Words
In years gone by, children were more timid and inclined to be more compliant with
the discipline instilled by their parents. Maybe that was because of the known
consequences of their deviant behaviour, which was severe punishment in one
form or another. If they neglected to go to school, and their parents could not
control them, they would be picked up by an enforcement officer, who would take
them to a detention institution called “Skerritt’s,” which was annexed to Her
Majesty’s Prison, called “1735,” where they would be severely reprimanded or
flogged.
Skerritt’s was where all Bad Boys were housed; where the lawless and disorderly
juveniles were ensconced. Its purpose was to rehabilitate the delinquents of
society, with the expectation of having them reintegrated as productive individuals.

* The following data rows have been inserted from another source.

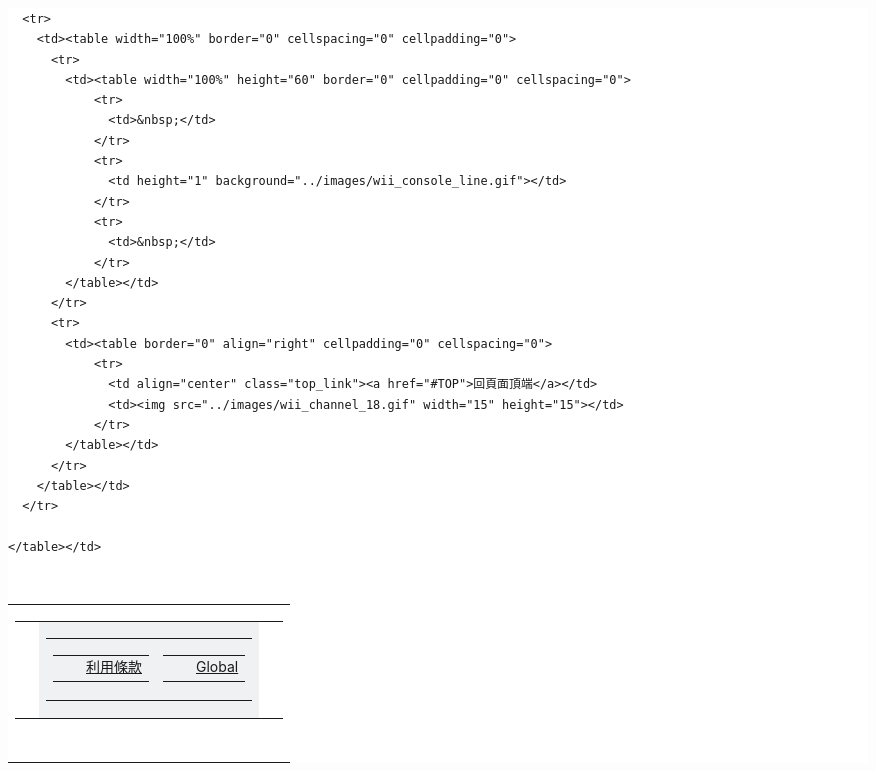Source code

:       <tr>
        <td><table width="100%" border="0" cellspacing="0" cellpadding="0">
          <tr>
            <td><table width="100%" height="60" border="0" cellpadding="0" cellspacing="0">
                <tr>
                  <td>&nbsp;</td>
                </tr>
                <tr>
                  <td height="1" background="../images/wii_console_line.gif"></td>
                </tr>
                <tr>
                  <td>&nbsp;</td>
                </tr>
            </table></td>
          </tr>
          <tr>
            <td><table border="0" align="right" cellpadding="0" cellspacing="0">
                <tr>
                  <td align="center" class="top_link"><a href="#TOP">回頁面頂端</a></td>
                  <td><img src="../images/wii_channel_18.gif" width="15" height="15"></td>
                </tr>
            </table></td>
          </tr>
        </table></td>
      </tr>
      
    </table></td>
  </tr>
  <tr>
    <td height="30" valign="top">&nbsp;</td>
  </tr>
  <tr>
    <td height="74" valign="top"><table width="760" border="0" cellspacing="0" cellpadding="0">
      <tr>
        <td><table width="100%" border="0" cellspacing="0" cellpadding="0">
            <tr>
              <td width="10"><img src="../images/nintendopr_index_28.gif" width="10" height="24"></td>
              <td bgcolor="#EFF1F3"><table width="100%" border="0" cellspacing="0" cellpadding="0">
                  <tr>
                    <td><table border="0" align="left" cellpadding="0" cellspacing="0">
                        <tr>
                          <td width="12" align="center"><img src="../images/nintendopr_index_35.gif" width="8" height="8"></td>
                          <td class="footer_link"><div align="left"><a href="../about_hp.html">利用條款</a></div></td>
                        </tr>
                    </table></td>
                    <td><table border="0" align="right" cellpadding="0" cellspacing="0">
                        <tr>
                          <td width="12" align="center"><img src="../images/nintendopr_index_35.gif" width="8" height="8"></td>
                          <td class="footers_link"><div align="left"><a href="https://www.nintendo.com/countryselector" target="_blank">Global</a></div></td>
                        </tr>
                    </table></td>
                  </tr>
              </table></td>
              <td width="10"><img src="../images/nintendopr_index_31.gif" width="10" height="24"></td>
            </tr>
        </table></td>
      </tr>
      <tr>
        <td height="20">&nbsp;</td>
      </tr>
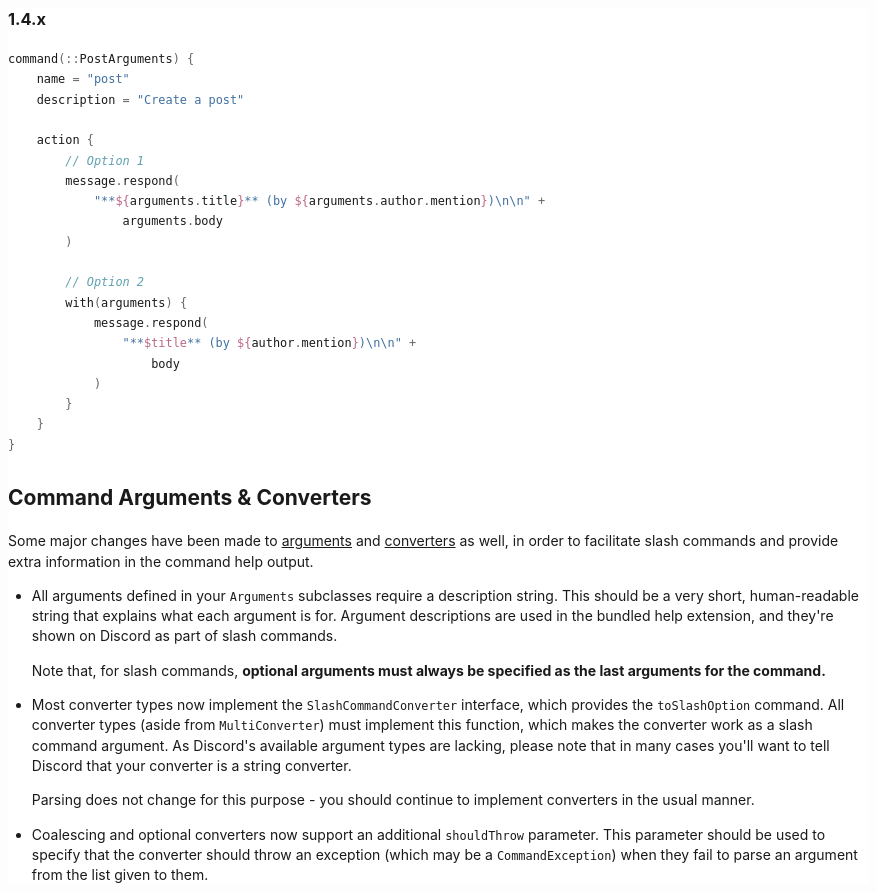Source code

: ### 1.4.x

```kotlin
command(::PostArguments) {
    name = "post"
    description = "Create a post"

    action {
        // Option 1
        message.respond(
            "**${arguments.title}** (by ${arguments.author.mention})\n\n" +
                arguments.body
        )

        // Option 2
        with(arguments) {
            message.respond(
                "**$title** (by ${author.mention})\n\n" +
                    body
            )
        }
    }
}
```

## Command Arguments & Converters

Some major changes have been made to [arguments](/concepts/commands#command-arguments) and
[converters](/concepts/converters) as well, in order to facilitate slash commands and provide extra information in the
command help output.

* All arguments defined in your `Arguments` subclasses require a description string. This should be a very short,
  human-readable string that explains what each argument is for. Argument descriptions are used in the bundled help
  extension, and they're shown on Discord as part of slash commands.

  Note that, for slash commands, **optional arguments must always be specified as the last arguments for the command.**

* Most converter types now implement the `SlashCommandConverter` interface, which provides the `toSlashOption`
  command. All converter types (aside from `MultiConverter`) must implement this function, which makes the converter
  work as a slash command argument. As Discord's available argument types are lacking, please note that in many cases
  you'll want to tell Discord that your converter is a string converter.

  Parsing does not change for this purpose - you should continue to implement converters in the usual manner.

* Coalescing and optional converters now support an additional `shouldThrow` parameter. This parameter should be used to
  specify that the converter should throw an exception (which may be a `CommandException`) when they fail to parse an
  argument from the list given to them.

Bad Gals were not as prevalent as boys. They were few in numbers, and were
usually only prone to promiscuous behavior, a condition from which they appeared
to cure themselves, by the time they got into their late teens; so I do not remember
there being any houses of detention for girls at that time.
The Skerritt Boys attended the public St. John’s Boy School, wearing their khaki
shirts and pants, without shoes, but a rolled-up exercise book and black lead
(pencil) in their hands.
Other boys detested having to sit with them in class since there was an anti-social
stigma attached to them. But after a while, boys being what they are, started co-
mingling. The boys were on a rigid schedule. They arrived at school, located just a
stone’s throw from their quarters, at 9 in the morning. At midday, they walked
diligently back to their dorm for lunch, then returned to school at 1 pm.

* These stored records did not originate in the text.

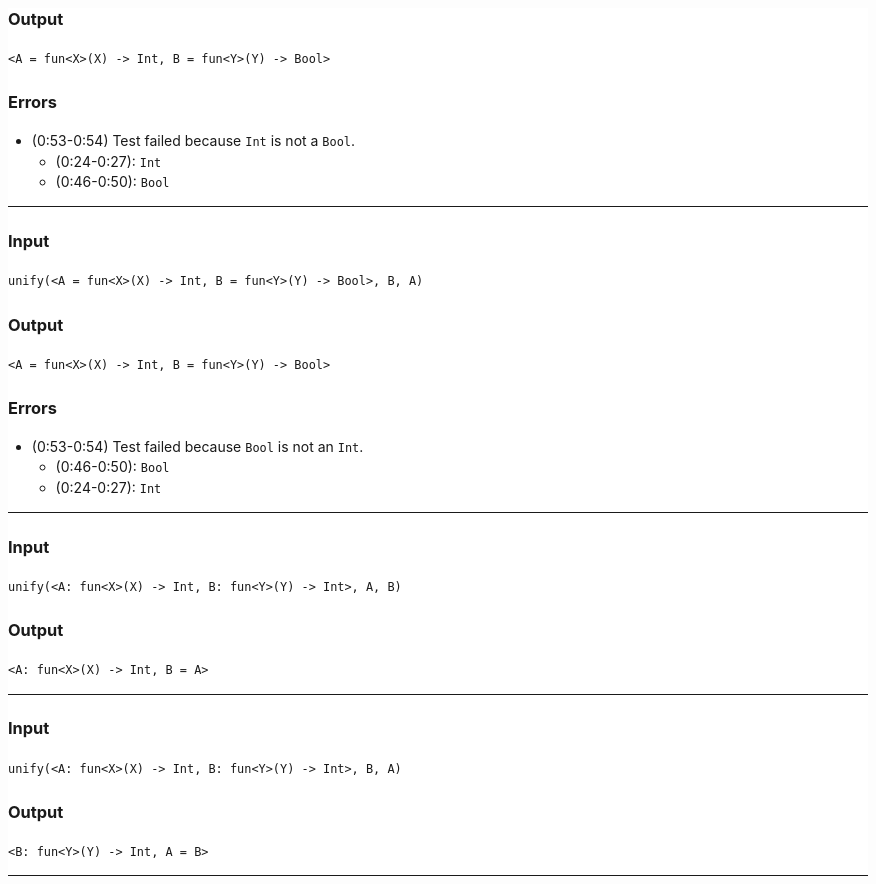 ### Output
```
<A = fun<X>(X) -> Int, B = fun<Y>(Y) -> Bool>
```

### Errors
- (0:53-0:54) Test failed because `Int` is not a `Bool`.
  - (0:24-0:27): `Int`
  - (0:46-0:50): `Bool`

--------------------------------------------------------------------------------

### Input
```ite
unify(<A = fun<X>(X) -> Int, B = fun<Y>(Y) -> Bool>, B, A)
```

### Output
```
<A = fun<X>(X) -> Int, B = fun<Y>(Y) -> Bool>
```

### Errors
- (0:53-0:54) Test failed because `Bool` is not an `Int`.
  - (0:46-0:50): `Bool`
  - (0:24-0:27): `Int`

--------------------------------------------------------------------------------

### Input
```ite
unify(<A: fun<X>(X) -> Int, B: fun<Y>(Y) -> Int>, A, B)
```

### Output
```
<A: fun<X>(X) -> Int, B = A>
```

--------------------------------------------------------------------------------

### Input
```ite
unify(<A: fun<X>(X) -> Int, B: fun<Y>(Y) -> Int>, B, A)
```

### Output
```
<B: fun<Y>(Y) -> Int, A = B>
```

--------------------------------------------------------------------------------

Competitive sports at school were compulsory, and the Skerrit’s boys were very
good athletes, who excelled in all areas of the games. At their residence, they were
taught such crafts as carpentry, wood carving, rope making, and grass mat making.
They were kept under close supervision, by the Warden, and any unacceptable
behaviour was met with severely appropriate punishment.

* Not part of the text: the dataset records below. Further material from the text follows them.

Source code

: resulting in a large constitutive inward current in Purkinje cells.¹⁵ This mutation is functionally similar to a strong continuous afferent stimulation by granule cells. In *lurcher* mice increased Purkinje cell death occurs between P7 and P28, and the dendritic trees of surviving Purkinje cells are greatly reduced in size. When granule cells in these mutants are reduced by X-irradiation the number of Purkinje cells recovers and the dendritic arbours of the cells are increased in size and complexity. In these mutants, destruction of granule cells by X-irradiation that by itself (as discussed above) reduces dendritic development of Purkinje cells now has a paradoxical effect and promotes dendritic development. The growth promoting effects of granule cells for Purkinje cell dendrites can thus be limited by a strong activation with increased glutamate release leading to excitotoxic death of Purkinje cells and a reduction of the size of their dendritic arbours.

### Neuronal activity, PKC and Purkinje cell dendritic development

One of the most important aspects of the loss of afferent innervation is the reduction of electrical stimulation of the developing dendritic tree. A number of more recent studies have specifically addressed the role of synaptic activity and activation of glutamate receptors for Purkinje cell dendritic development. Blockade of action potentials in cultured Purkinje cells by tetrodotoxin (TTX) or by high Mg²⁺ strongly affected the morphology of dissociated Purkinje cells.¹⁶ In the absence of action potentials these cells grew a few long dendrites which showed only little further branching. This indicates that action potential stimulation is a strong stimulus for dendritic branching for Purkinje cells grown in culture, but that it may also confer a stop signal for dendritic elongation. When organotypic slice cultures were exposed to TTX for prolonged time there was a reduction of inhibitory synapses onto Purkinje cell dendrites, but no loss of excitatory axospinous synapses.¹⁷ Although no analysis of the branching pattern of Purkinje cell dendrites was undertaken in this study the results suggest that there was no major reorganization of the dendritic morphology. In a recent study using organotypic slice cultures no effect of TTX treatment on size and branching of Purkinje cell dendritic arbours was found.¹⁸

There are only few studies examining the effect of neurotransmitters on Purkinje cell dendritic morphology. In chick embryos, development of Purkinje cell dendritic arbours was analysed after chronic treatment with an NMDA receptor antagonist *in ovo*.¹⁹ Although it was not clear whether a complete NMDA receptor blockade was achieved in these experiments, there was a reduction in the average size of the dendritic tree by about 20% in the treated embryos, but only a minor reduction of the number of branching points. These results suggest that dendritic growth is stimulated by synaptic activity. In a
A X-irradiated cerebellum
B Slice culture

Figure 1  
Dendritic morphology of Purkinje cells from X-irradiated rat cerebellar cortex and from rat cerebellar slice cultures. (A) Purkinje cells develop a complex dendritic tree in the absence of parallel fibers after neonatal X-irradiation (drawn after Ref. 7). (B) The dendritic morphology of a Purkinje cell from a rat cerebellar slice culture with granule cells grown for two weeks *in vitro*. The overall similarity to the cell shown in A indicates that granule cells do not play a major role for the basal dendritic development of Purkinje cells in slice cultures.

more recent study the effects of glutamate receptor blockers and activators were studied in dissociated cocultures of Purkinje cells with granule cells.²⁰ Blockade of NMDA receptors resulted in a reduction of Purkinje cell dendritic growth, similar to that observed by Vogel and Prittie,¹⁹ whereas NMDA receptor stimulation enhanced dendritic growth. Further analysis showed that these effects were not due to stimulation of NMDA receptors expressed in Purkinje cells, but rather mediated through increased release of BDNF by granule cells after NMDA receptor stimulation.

The rehabilitation at Skerritt’s appeared to have been successful because about
eighty percent of the boys were reformed as young men. Some went on to become
successful professionals and businessmen, in the society today. Conversely, 1735
which was set up solely as a penal institution for adult criminals, had different
statistics. Maybe only about twenty percent of the inmates ever made good after
being incarcerated. Many of them became serial offenders, making repeat visits to
jail during the ensuing years. They were perpetually locked away, only to be seen
when pushing their cart in public, piled high with firewood for their fuel, going
back to the prison; conspicuously dressed in their white flour-bag shirt and
dungaree pants, with matching caps, and their personally made shoes, from old car
tyres.
In the old days, though there was less violence and crime, there was much disorder
among us ordinary people. Order seemed to have dwelt more, among the colonials
and upper echelon of society. They appeared to conduct themselves with more
dignity and decorum, while we were frequently rabble-rousing. Perhaps it was a
carry-over from slavery and colonial times when we were conditioned to
antagonize each other and inform the slave masters of the goings on among us, as
he practiced his control by the strategy of divide and rule. We were mortally afraid
of the white man.
I remember as a young boy, there was always pushing and shoving, wherever there
was a gathering of people for any reason. When a lot of people gathered at a
standpipe in the street catching water to take home, there was always much
fighting. Some would forcibly remove others’ buckets and place theirs under the
tap to get theirs filled before the others who were ahead of them. At Deluxe, to see
a cowboy movie with Gene Autry, Roy Rogers, or Rocky Lane, the crowd would
be fighting among themselves to be first to get into the cinema, and at the end of
the film, there would be violent pushing and shoving to be the first to get out. We
seemed to have been in a perpetual state of disorder!
Before I became a teenager, we boys used to roam around the streets at Christmas
time, taking in the spectacle displayed by the clowns, john-bulls, etc., and one of
the most disturbing sites was to see the white people upstairs at Morris Michael’s
gallery on Redcliffe Street, throwing down their pennies and half-pennies to the
crowd of black people in the street below, who were trampling each other, like a
stampede wrestling, walking on each other’s neck, combating for the small change
raining down from above. The spectators, being thus entertained would be joined
by some local collar-and-tie blacks, who in today’s parlance would be called “nuff
and edge-up.” These, and other distasteful memories are still with me as a senior
citizen today. We have not only been order-less on our own accord but we have
also been disordered by the higher-ups.